Five interesting facts you might not know about Ireland

As Ireland recorded a record year in tourism in 2013 due to the outstanding promotion of “The Gathering”. The highest proportion of visitors originated from the United States, and following on from The Gathering, 2014 is still expected to see high numbers of American tourists to the Emerald Isle. 

Ireland is a top tourist destination for people all over the world but seems to be a favourite of our American cousins. Due to the large Irish community present in the United States it is not surprising that they take advantage of the many flight routes across the Atlantic to enjoy a vacation in Ireland and to sample the Irish culture.

Irish People are renowned worldwide for the friendly and social nature and always up for the ‘craic’. So before visiting the Land of Blarney here are a few tips and interesting facts that might help you while you soak up the full Irish experience and mingling with the locals in one of Ireland’s many cozy traditional bars.

An Irish man founded the Argentinian Navy

Irishman William Brown (known in Spanish as “Guillermo Brown”) is one of Argentina’s national heroes. He is commonly known as the “father of the Argentine navy” and was an important leader in the Argentinian struggle for independence from Spain.

Brown’s family left Foxford in Co. Mayo for Philadelphia in 1786 when he was nine years old. He led an adventurous early life: he fought in the Napoleonic wars, was taken as a prisoner-of-war, escaped to Germany before somehow ending up in Uruguay, where he became a sea trader. He then founded the Argentinian navy, when it was at war with Spain.

Guillermo Brown pictured in 1865 (courtesy of the Biblioteca Nacional de la República Argentina)

Today there is a statute of Brown in his home town of Foxford, Co. Mayo, which was unveiled in 2007 on the 150th anniversary of his death. In Argentina, there are 1,200 streets, 500 statues, two towns, one city and a few football clubs named after him.

Only two members of U2 were born in Ireland

David Howell Evans, more commonly known as The Edge, was born in London, to Welsh parents. Garvin and Gwenda Evans moved to Malahide in Dublin when The Edge was aged just one. Adam Clayton, U2’s bassist, was born in Oxfordshire, England. His family moved to Malahide in Dublin when he was fve, and he soon became friends with The Edge.
Only Bono and Larry Mullen Jr. were actually born in Ireland.

A Belfast hospital is a world leader in kneecap reconstruction

The Royal Victoria Hospital in Belfast had one of the top trauma units in Europe.

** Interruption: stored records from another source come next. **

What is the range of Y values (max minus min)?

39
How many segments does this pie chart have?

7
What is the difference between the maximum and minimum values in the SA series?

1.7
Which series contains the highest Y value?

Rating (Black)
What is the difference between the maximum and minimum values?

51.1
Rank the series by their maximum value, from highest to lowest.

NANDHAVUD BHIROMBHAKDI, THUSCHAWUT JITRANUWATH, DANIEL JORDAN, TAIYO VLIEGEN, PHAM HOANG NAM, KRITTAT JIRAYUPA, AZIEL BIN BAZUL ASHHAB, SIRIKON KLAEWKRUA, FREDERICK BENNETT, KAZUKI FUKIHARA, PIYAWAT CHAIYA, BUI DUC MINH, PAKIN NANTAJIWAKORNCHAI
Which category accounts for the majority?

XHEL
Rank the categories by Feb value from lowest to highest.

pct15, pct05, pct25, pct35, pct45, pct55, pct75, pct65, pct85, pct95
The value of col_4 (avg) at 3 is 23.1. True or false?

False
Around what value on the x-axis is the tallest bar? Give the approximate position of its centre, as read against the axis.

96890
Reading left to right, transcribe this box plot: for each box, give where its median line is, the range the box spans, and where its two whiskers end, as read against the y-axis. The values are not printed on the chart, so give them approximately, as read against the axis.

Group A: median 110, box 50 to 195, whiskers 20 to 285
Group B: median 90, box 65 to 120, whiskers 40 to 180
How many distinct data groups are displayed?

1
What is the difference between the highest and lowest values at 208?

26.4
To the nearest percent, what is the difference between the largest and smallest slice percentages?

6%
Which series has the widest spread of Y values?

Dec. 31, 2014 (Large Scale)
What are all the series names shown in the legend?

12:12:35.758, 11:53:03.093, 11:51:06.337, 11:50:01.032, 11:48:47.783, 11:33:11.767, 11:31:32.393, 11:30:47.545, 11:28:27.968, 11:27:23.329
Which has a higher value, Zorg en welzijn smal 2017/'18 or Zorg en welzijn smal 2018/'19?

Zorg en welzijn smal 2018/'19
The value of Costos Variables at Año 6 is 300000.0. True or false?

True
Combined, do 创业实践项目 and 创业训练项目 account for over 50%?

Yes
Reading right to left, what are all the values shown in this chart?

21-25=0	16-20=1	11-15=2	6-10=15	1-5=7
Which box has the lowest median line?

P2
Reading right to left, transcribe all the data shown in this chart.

At one point as many as 100 victims of “limb executions” were being treated by the hospital every year, whose advances included external “limb scaffolding” that enables partial healing for bone damage too severe for reconstruction.

Ireland has the fourth largest stadium in Europe

Dublin’s Croke Park, the headquarters of the Gaelic Athletic Association, is the fourth largest stadium in Europe. The 82,300-capacity stadium was redeveloped in 2005 and is now the fourth largest: only Camp Nou in Barcelona, Wembley in England, and Olimpiysky in the Ukraine, are bigger.

Croke Park in Dublin

Rugby and soccer were banned from the stadium up until 2007 because of a long-standing rule banning “foreign” games. The rule was relaxed when the country’s main soccer and rugby stadium, Lansdowne Road, was closed for redevelopment.

In the summer of 2007, it rained in Ireland for 40 days straight

Even by Irish standards, 2007 was a wet summer. By August 24th, it had rained in Ireland for 40 days – fulfilling an old Irish proverb that says it will rain for 40 days if it rains on St. Swithin’s day (July 15th). The rain usually takes a break in the summer for a couple of weeks and the rare sunshine sends the country pure mad!

Bringing up these facts with fellow Irish men will see you soon drawn into the whole experience of Ireland and you will enter into a sacred bond of talking away into the early hours. Beware for spontaneous breakouts of bellowing Irish singing of traditional Irish folk songs around an open fire while sipping a pint of the most traditional drink of all the Black Stuff… Guinness.